[Transcribed page contents]

◆ ◆ ◆ ◆

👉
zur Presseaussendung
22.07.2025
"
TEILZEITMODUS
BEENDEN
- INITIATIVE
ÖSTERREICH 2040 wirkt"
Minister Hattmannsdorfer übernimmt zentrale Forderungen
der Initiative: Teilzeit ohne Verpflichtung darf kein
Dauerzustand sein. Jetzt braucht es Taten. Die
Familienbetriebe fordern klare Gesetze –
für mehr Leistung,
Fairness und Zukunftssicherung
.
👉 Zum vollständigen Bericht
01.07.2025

◆ ◆ ◆ ◆

* DIRECTIVE
Nothing outside the span should appear: transcribe the lines from the one containing "zur Presseaussendung" through the last line of the records.

* EXPECTED ANSWER
zur Presseaussendung
22.07.2025
"
TEILZEITMODUS
BEENDEN
- INITIATIVE
ÖSTERREICH 2040 wirkt"
Minister Hattmannsdorfer übernimmt zentrale Forderungen
der Initiative: Teilzeit ohne Verpflichtung darf kein
Dauerzustand sein. Jetzt braucht es Taten. Die
Familienbetriebe fordern klare Gesetze –
für mehr Leistung,
Fairness und Zukunftssicherung
.
👉 Zum vollständigen Bericht
01.07.2025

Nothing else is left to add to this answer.